Der Kuschelkurs mit dem Establishment brachte also nichts

Jörg Wimalasena, Die Zeit:

Es gibt eine erstaunliche Diskrepanz zwischen der vor allem auf Twitter propagierten Progressivität und Radikalität des squad und dem bereitwilligen Abnicken der politischen Projekte ihrer innerparteilichen Gegenspieler. Dabei könnten die linken Abgeordneten im Repräsentantenhaus wegen der knappen Mehrheitsverhältnisse ebenfalls jede Maßnahme der Biden-Regierung blockieren und Verbesserungen einfordern. Allerdings haben sie davon bisher noch keinen Gebrauch gemacht.

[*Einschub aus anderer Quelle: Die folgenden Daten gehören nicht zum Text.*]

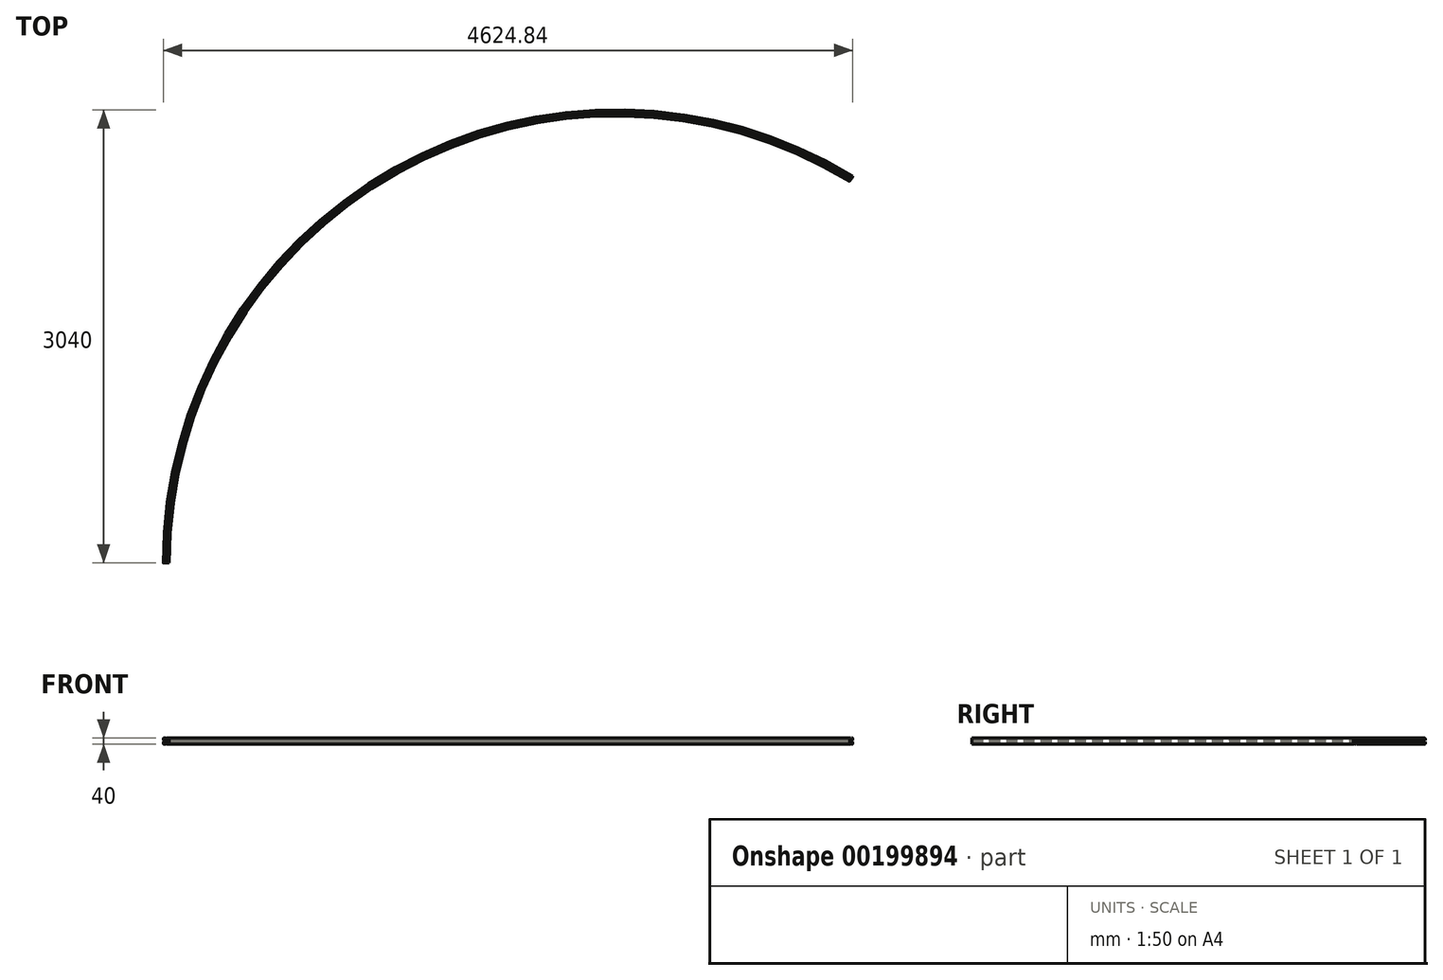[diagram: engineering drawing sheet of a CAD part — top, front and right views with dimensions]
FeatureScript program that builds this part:
annotation { "Feature Type Name" : "Feature", "Feature Type Description" : "" }
export const myFeature = defineFeature(function(context is Context, id is Id, definition is map)
    precondition{}
    {
        {
            var Q0;
            Q0=qCreatedBy(makeId("Front.planeOp"),FACE);
            var sketch = newSketch(context, id + "F0", { "sketchPlane" : qUnion([Q0])});
            skArc(sketch, "E0", {"start": v(20, 17) * mm, "mid": v(19.12, 19.12) * mm, "end": v(17, 20) * mm});
            skArc(sketch, "E1", {"start": v(10.03, 11.53) * mm, "mid": v(10.38, 12.05) * mm, "end": v(10.5, 12.66) * mm});
            skArc(sketch, "E2", {"start": v(5.34, 8.5) * mm, "mid": v(6.87, 8.8) * mm, "end": v(8.17, 9.67) * mm});
            skArc(sketch, "E3", {"start": v(-8.17, 9.67) * mm, "mid": v(-6.87, 8.8) * mm, "end": v(-5.34, 8.5) * mm});
            skArc(sketch, "E4", {"start": v(-10.5, 12.66) * mm, "mid": v(-10.38, 12.05) * mm, "end": v(-10.03, 11.53) * mm});
            skArc(sketch, "E5", {"start": v(-17, 20) * mm, "mid": v(-19.12, 19.12) * mm, "end": v(-20, 17) * mm});
            skArc(sketch, "E6", {"start": v(-11.53, 10.03) * mm, "mid": v(-12.05, 10.38) * mm, "end": v(-12.66, 10.5) * mm});
            skArc(sketch, "E7", {"start": v(-8.5, 5.34) * mm, "mid": v(-8.8, 6.87) * mm, "end": v(-9.67, 8.17) * mm});
            skArc(sketch, "E8", {"start": v(-9.67, -8.17) * mm, "mid": v(-8.8, -6.87) * mm, "end": v(-8.5, -5.34) * mm});
            skArc(sketch, "E9", {"start": v(-12.66, -10.5) * mm, "mid": v(-12.05, -10.38) * mm, "end": v(-11.53, -10.03) * mm});
            skArc(sketch, "E10", {"start": v(-20, -17) * mm, "mid": v(-19.12, -19.12) * mm, "end": v(-17, -20) * mm});
            skArc(sketch, "E11", {"start": v(-10.03, -11.53) * mm, "mid": v(-10.38, -12.05) * mm, "end": v(-10.5, -12.66) * mm});
            skArc(sketch, "E12", {"start": v(-5.34, -8.5) * mm, "mid": v(-6.87, -8.8) * mm, "end": v(-8.17, -9.67) * mm});
            skArc(sketch, "E13", {"start": v(8.17, -9.67) * mm, "mid": v(6.87, -8.8) * mm, "end": v(5.34, -8.5) * mm});
            skArc(sketch, "E14", {"start": v(10.5, -12.66) * mm, "mid": v(10.38, -12.05) * mm, "end": v(10.03, -11.53) * mm});
            skArc(sketch, "E15", {"start": v(10.8, -20) * mm, "mid": v(11.86, -19.56) * mm, "end": v(12.3, -18.5) * mm});
            skArc(sketch, "E16", {"start": v(16.5, -18.5) * mm, "mid": v(16.94, -19.56) * mm, "end": v(18, -20) * mm});
            skArc(sketch, "E17", {"start": v(18, -20) * mm, "mid": v(19.45, -18.9) * mm, "end": v(20, -17.17) * mm});
            skArc(sketch, "E18", {"start": v(-18.5, -17) * mm, "mid": v(-18.06, -18.06) * mm, "end": v(-17, -18.5) * mm});
            skArc(sketch, "E19", {"start": v(-1.15, 5.89) * mm, "mid": v(-2.27, 5.55) * mm, "end": v(-3.3, 5.01) * mm});
            skArc(sketch, "E20", {"start": v(3.3, 5.01) * mm, "mid": v(2.27, 5.55) * mm, "end": v(1.15, 5.89) * mm});
            skArc(sketch, "E21", {"start": v(5.89, 1.15) * mm, "mid": v(5.55, 2.27) * mm, "end": v(5.01, 3.3) * mm});
            skArc(sketch, "E22", {"start": v(5.01, -3.3) * mm, "mid": v(5.55, -2.27) * mm, "end": v(5.89, -1.15) * mm});
            skArc(sketch, "E23", {"start": v(8.41, -8.12) * mm, "mid": v(8.93, -8.15) * mm, "end": v(9.2, -7.7) * mm});
            skArc(sketch, "E24", {"start": v(8.41, -8.12) * mm, "mid": v(6.95, -7.4) * mm, "end": v(5.34, -7.15) * mm});
            skArc(sketch, "E25", {"start": v(1.15, -5.89) * mm, "mid": v(2.27, -5.55) * mm, "end": v(3.3, -5.01) * mm});
            skArc(sketch, "E26", {"start": v(-3.3, -5.01) * mm, "mid": v(-2.27, -5.55) * mm, "end": v(-1.15, -5.89) * mm});
            skArc(sketch, "E27", {"start": v(-5.89, -1.15) * mm, "mid": v(-5.55, -2.27) * mm, "end": v(-5.01, -3.3) * mm});
            skArc(sketch, "E28", {"start": v(-5.01, 3.3) * mm, "mid": v(-5.55, 2.27) * mm, "end": v(-5.89, 1.15) * mm});
            skArc(sketch, "E29", {"start": v(18.5, 17) * mm, "mid": v(18.06, 18.06) * mm, "end": v(17, 18.5) * mm});
            skArc(sketch, "E30", {"start": v(-17, 18.5) * mm, "mid": v(-18.06, 18.06) * mm, "end": v(-18.5, 17) * mm});
            skLineSegment(sketch, "E31", {"start": v(17, 20) * mm, "end": v(4.1, 20) * mm});
            skLineSegment(sketch, "E32", {"start": v(4.1, 20) * mm, "end": v(4.1, 17) * mm});
            skLineSegment(sketch, "E33", {"start": v(4.1, 17) * mm, "end": v(10.5, 17) * mm});
            skLineSegment(sketch, "E34", {"start": v(10.5, 17) * mm, "end": v(10.5, 12.66) * mm});
            skLineSegment(sketch, "E35", {"start": v(10.03, 11.53) * mm, "end": v(8.17, 9.67) * mm});
            skLineSegment(sketch, "E36", {"start": v(5.34, 8.5) * mm, "end": v(-5.34, 8.5) * mm});
            skLineSegment(sketch, "E37", {"start": v(-8.17, 9.67) * mm, "end": v(-10.03, 11.53) * mm});
            skLineSegment(sketch, "E38", {"start": v(-10.5, 12.66) * mm, "end": v(-10.5, 17) * mm});
            skLineSegment(sketch, "E39", {"start": v(-10.5, 17) * mm, "end": v(-4.1, 17) * mm});
            skLineSegment(sketch, "E40", {"start": v(-4.1, 17) * mm, "end": v(-4.1, 20) * mm});
            skLineSegment(sketch, "E41", {"start": v(-4.1, 20) * mm, "end": v(-17, 20) * mm});
            skLineSegment(sketch, "E42", {"start": v(-20, 17) * mm, "end": v(-20, 4.1) * mm});
            skLineSegment(sketch, "E43", {"start": v(-20, 4.1) * mm, "end": v(-17, 4.1) * mm});
            skLineSegment(sketch, "E44", {"start": v(-17, 4.1) * mm, "end": v(-17, 10.5) * mm});
            skLineSegment(sketch, "E45", {"start": v(-17, 10.5) * mm, "end": v(-12.66, 10.5) * mm});
            skLineSegment(sketch, "E46", {"start": v(-11.53, 10.03) * mm, "end": v(-9.67, 8.17) * mm});
            skLineSegment(sketch, "E47", {"start": v(-8.5, 5.34) * mm, "end": v(-8.5, -5.34) * mm});
            skLineSegment(sketch, "E48", {"start": v(-9.67, -8.17) * mm, "end": v(-11.53, -10.03) * mm});
            skLineSegment(sketch, "E49", {"start": v(-12.66, -10.5) * mm, "end": v(-17, -10.5) * mm});
            skLineSegment(sketch, "E50", {"start": v(-17, -10.5) * mm, "end": v(-17, -4.1) * mm});
            skLineSegment(sketch, "E51", {"start": v(-17, -4.1) * mm, "end": v(-20, -4.1) * mm});
            skLineSegment(sketch, "E52", {"start": v(-20, -4.1) * mm, "end": v(-20, -17) * mm});
            skLineSegment(sketch, "E53", {"start": v(-17, -20) * mm, "end": v(-4.1, -20) * mm});
            skLineSegment(sketch, "E54", {"start": v(-4.1, -20) * mm, "end": v(-4.1, -17) * mm});
            skLineSegment(sketch, "E55", {"start": v(-4.1, -17) * mm, "end": v(-10.5, -17) * mm});
            skLineSegment(sketch, "E56", {"start": v(-10.5, -17) * mm, "end": v(-10.5, -12.66) * mm});
            skLineSegment(sketch, "E57", {"start": v(-10.03, -11.53) * mm, "end": v(-8.17, -9.67) * mm});
            skLineSegment(sketch, "E58", {"start": v(-5.34, -8.5) * mm, "end": v(5.34, -8.5) * mm});
            skLineSegment(sketch, "E59", {"start": v(8.17, -9.67) * mm, "end": v(10.03, -11.53) * mm});
            skLineSegment(sketch, "E60", {"start": v(10.5, -12.66) * mm, "end": v(10.5, -17) * mm});
            skLineSegment(sketch, "E61", {"start": v(10.5, -17) * mm, "end": v(4.1, -17) * mm});
            skLineSegment(sketch, "E62", {"start": v(4.1, -17) * mm, "end": v(4.1, -20) * mm});
            skLineSegment(sketch, "E63", {"start": v(4.1, -20) * mm, "end": v(10.8, -20) * mm});
            skLineSegment(sketch, "E64", {"start": v(12.3, -18.5) * mm, "end": v(12.28, -15) * mm});
            skLineSegment(sketch, "E65", {"start": v(12.28, -15) * mm, "end": v(11.98, -15) * mm});
            skLineSegment(sketch, "E66", {"start": v(11.98, -15) * mm, "end": v(11.97, -11) * mm});
            skLineSegment(sketch, "E67", {"start": v(11.97, -11) * mm, "end": v(12.27, -11) * mm});
            skLineSegment(sketch, "E68", {"start": v(12.27, -11) * mm, "end": v(12.2, 7.5) * mm});
            skLineSegment(sketch, "E69", {"start": v(12.2, 7.5) * mm, "end": v(16.6, 7.5) * mm});
            skLineSegment(sketch, "E70", {"start": v(16.6, 7.5) * mm, "end": v(16.53, -11) * mm});
            skLineSegment(sketch, "E71", {"start": v(16.53, -11) * mm, "end": v(16.83, -11) * mm});
            skLineSegment(sketch, "E72", {"start": v(16.83, -11) * mm, "end": v(16.82, -15) * mm});
            skLineSegment(sketch, "E73", {"start": v(16.82, -15) * mm, "end": v(16.52, -15) * mm});
            skLineSegment(sketch, "E74", {"start": v(16.52, -15) * mm, "end": v(16.5, -18.5) * mm});
            skLineSegment(sketch, "E75", {"start": v(-12, -18.5) * mm, "end": v(-12, -12) * mm});
            skLineSegment(sketch, "E76", {"start": v(-17, -18.5) * mm, "end": v(-12, -18.5) * mm});
            skLineSegment(sketch, "E77", {"start": v(-18.5, -12) * mm, "end": v(-18.5, -17) * mm});
            skLineSegment(sketch, "E78", {"start": v(-4.2, 7.15) * mm, "end": v(-7.15, 7.15) * mm});
            skLineSegment(sketch, "E79", {"start": v(-4.2, 5.9) * mm, "end": v(-4.2, 7.15) * mm});
            skLineSegment(sketch, "E80", {"start": v(-3.3, 5.01) * mm, "end": v(-4.2, 5.9) * mm});
            skLineSegment(sketch, "E81", {"start": v(-1.15, 7.15) * mm, "end": v(-1.15, 5.89) * mm});
            skLineSegment(sketch, "E82", {"start": v(1.15, 7.15) * mm, "end": v(-1.15, 7.15) * mm});
            skLineSegment(sketch, "E83", {"start": v(1.15, 5.89) * mm, "end": v(1.15, 7.15) * mm});
            skLineSegment(sketch, "E84", {"start": v(4.2, 5.9) * mm, "end": v(3.3, 5.01) * mm});
            skLineSegment(sketch, "E85", {"start": v(4.2, 7.15) * mm, "end": v(4.2, 5.9) * mm});
            skLineSegment(sketch, "E86", {"start": v(9.2, 7.15) * mm, "end": v(4.2, 7.15) * mm});
            skLineSegment(sketch, "E87", {"start": v(9.2, 4.2) * mm, "end": v(9.2, 7.15) * mm});
            skLineSegment(sketch, "E88", {"start": v(5.9, 4.2) * mm, "end": v(9.2, 4.2) * mm});
            skLineSegment(sketch, "E89", {"start": v(5.01, 3.3) * mm, "end": v(5.9, 4.2) * mm});
            skLineSegment(sketch, "E90", {"start": v(9.2, 1.15) * mm, "end": v(5.89, 1.15) * mm});
            skLineSegment(sketch, "E91", {"start": v(9.2, -1.15) * mm, "end": v(9.2, 1.15) * mm});
            skLineSegment(sketch, "E92", {"start": v(5.89, -1.15) * mm, "end": v(9.2, -1.15) * mm});
            skLineSegment(sketch, "E93", {"start": v(5.9, -4.2) * mm, "end": v(5.01, -3.3) * mm});
            skLineSegment(sketch, "E94", {"start": v(9.2, -4.2) * mm, "end": v(5.9, -4.2) * mm});
            skLineSegment(sketch, "E95", {"start": v(9.2, -7.7) * mm, "end": v(9.2, -4.2) * mm});
            skLineSegment(sketch, "E96", {"start": v(4.2, -7.15) * mm, "end": v(5.34, -7.15) * mm});
            skLineSegment(sketch, "E97", {"start": v(4.2, -5.9) * mm, "end": v(4.2, -7.15) * mm});
            skLineSegment(sketch, "E98", {"start": v(3.3, -5.01) * mm, "end": v(4.2, -5.9) * mm});
            skLineSegment(sketch, "E99", {"start": v(1.15, -7.15) * mm, "end": v(1.15, -5.89) * mm});
            skLineSegment(sketch, "E100", {"start": v(-1.15, -7.15) * mm, "end": v(1.15, -7.15) * mm});
            skLineSegment(sketch, "E101", {"start": v(-1.15, -5.89) * mm, "end": v(-1.15, -7.15) * mm});
            skLineSegment(sketch, "E102", {"start": v(-4.2, -5.9) * mm, "end": v(-3.3, -5.01) * mm});
            skLineSegment(sketch, "E103", {"start": v(-4.2, -7.15) * mm, "end": v(-4.2, -5.9) * mm});
            skLineSegment(sketch, "E104", {"start": v(-7.15, -7.15) * mm, "end": v(-4.2, -7.15) * mm});
            skLineSegment(sketch, "E105", {"start": v(-7.15, -4.2) * mm, "end": v(-7.15, -7.15) * mm});
            skLineSegment(sketch, "E106", {"start": v(-5.9, -4.2) * mm, "end": v(-7.15, -4.2) * mm});
            skLineSegment(sketch, "E107", {"start": v(-5.01, -3.3) * mm, "end": v(-5.9, -4.2) * mm});
            skLineSegment(sketch, "E108", {"start": v(-7.15, -1.15) * mm, "end": v(-5.89, -1.15) * mm});
            skLineSegment(sketch, "E109", {"start": v(-7.15, 1.15) * mm, "end": v(-7.15, -1.15) * mm});
            skLineSegment(sketch, "E110", {"start": v(-5.89, 1.15) * mm, "end": v(-7.15, 1.15) * mm});
            skLineSegment(sketch, "E111", {"start": v(-5.9, 4.2) * mm, "end": v(-5.01, 3.3) * mm});
            skLineSegment(sketch, "E112", {"start": v(-7.15, 4.2) * mm, "end": v(-5.9, 4.2) * mm});
            skLineSegment(sketch, "E113", {"start": v(-12, 18.5) * mm, "end": v(-17, 18.5) * mm});
            skLineSegment(sketch, "E114", {"start": v(-12, 12) * mm, "end": v(-12, 18.5) * mm});
            skLineSegment(sketch, "E115", {"start": v(-18.5, 12) * mm, "end": v(-12, 12) * mm});
            skLineSegment(sketch, "E116", {"start": v(-18.5, 17) * mm, "end": v(-18.5, 12) * mm});
            skLineSegment(sketch, "E117", {"start": v(17, 18.5) * mm, "end": v(12, 18.5) * mm});
            skLineSegment(sketch, "E118", {"start": v(18.5, 12) * mm, "end": v(18.5, 17) * mm});
            skLineSegment(sketch, "E119", {"start": v(12, 12) * mm, "end": v(18.5, 12) * mm});
            skLineSegment(sketch, "E120", {"start": v(-12, -12) * mm, "end": v(-18.5, -12) * mm});
            skLineSegment(sketch, "E121", {"start": v(-7.15, 7.15) * mm, "end": v(-7.15, 4.2) * mm});
            skLineSegment(sketch, "E122", {"start": v(12, 18.5) * mm, "end": v(12, 12) * mm});
            skLineSegment(sketch, "E123", {"start": v(20, -17.17) * mm, "end": v(20, 17) * mm});
            skLineSegment(sketch, "E124", {"start": v(18, 20) * mm, "end": v(21, 20) * mm});
            skLineSegment(sketch, "E125", {"start": v(20, 18) * mm, "end": v(20, 21) * mm});
            skLineSegment(sketch, "E126", {"start": v(-18, 20) * mm, "end": v(-21, 20) * mm});
            skLineSegment(sketch, "E127", {"start": v(-20, 18) * mm, "end": v(-20, 21) * mm});
            skLineSegment(sketch, "E128", {"start": v(-18, -20) * mm, "end": v(-21, -20) * mm});
            skLineSegment(sketch, "E129", {"start": v(-20, -18) * mm, "end": v(-20, -21) * mm});
            skLineSegment(sketch, "E130", {"start": v(-3.1, -20) * mm, "end": v(21, -20) * mm});
            skLineSegment(sketch, "E131", {"start": v(20, -18.17) * mm, "end": v(20, -21) * mm});
            skSolve(sketch);
        }
        {
            var Q0;
            Q0=qCreatedBy(makeId("Top.planeOp"),FACE);
            var sketch = newSketch(context, id + "F1", { "sketchPlane" : qUnion([Q0])});
            skArc(sketch, "E132", {"start": v(0, 0) * mm, "mid": v(1542.56, 2633.93) * mm, "end": v(4594.42, 2577.13) * mm});
            skLineSegment(sketch, "E133", {"start": v(0, 0) * mm, "end": v(3020, 0) * mm, "construction": true});
            skLineSegment(sketch, "E134", {"start": v(4594.42, 2577.13) * mm, "end": v(3020, 0) * mm, "construction": true});
            skSolve(sketch);
        }
        {
            var Q0;
            Q0=makeQuery(id+"F0.imprint","IMPRINT",FACE,{"disambiguationData":[TD([[makeQuery(id+"F0.imprint","IMPRINT",EDGE,{"derivedFrom":sQuery(id+"F0.wireOp",EDGE,"E0")}),1.0]])]});
            var Q1;
            Q1=sQuery(id+"F1.wireOp",EDGE,"E132");
            sweep(context, id + "F2", {"profiles" : qUnion([Q0]), "path" : qUnion([Q1])});
        }
    });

Kurz vor Zusammentritt des neuen Kongresses im Januar versuchte etwa der Comedian Jimmy Dore – ausgerechnet ebenfalls über Twitter – Bush, Alexandria Ocasio-Cortez und ihre Kollegen davon zu überzeugen, die langjährige Spitzenpolitikerin Nancy Pelosi nur dann zur Sprecherin des Repräsentantenhauses zu wählen, wenn diese sich im Gegenzug dazu verpflichte, den Gesetzesentwurf zur Einführung einer allgemeinen Krankenversicherung im Parlament zur Abstimmung zu stellen. Natürlich ließe sich der Sinn dieser Maßnahme infrage stellen, denn es gibt bei den Demokraten keine Mehrheit für Medicare for all.

Ocasio-Cortez erteilte der Forderung dementsprechend eine Absage. Erstaunlich war aber ihre Begründung. Statt der forcierten Abstimmung sei es wichtig, „altgediente Progressive in Führungspositionen“ – gemeint waren wohl wichtige Ausschussmitgliedschaften – zu bringen und über „Bewegungsdruck“ von außen die Reform populärer zu machen. Wenige Tage später verlor die Abgeordnete aus New York dann ihren Sitz im Energieausschuss. Der Ausschussvorsitzende Henry Cuellar machte unmissverständlich klar, dass Ocasio-Cortez‘ Unterstützung für linke parteiinterne Herausforderer sie den Sitz gekostet hatte. Der Kuschelkurs mit dem Establishment brachte ihr persönlich also nichts.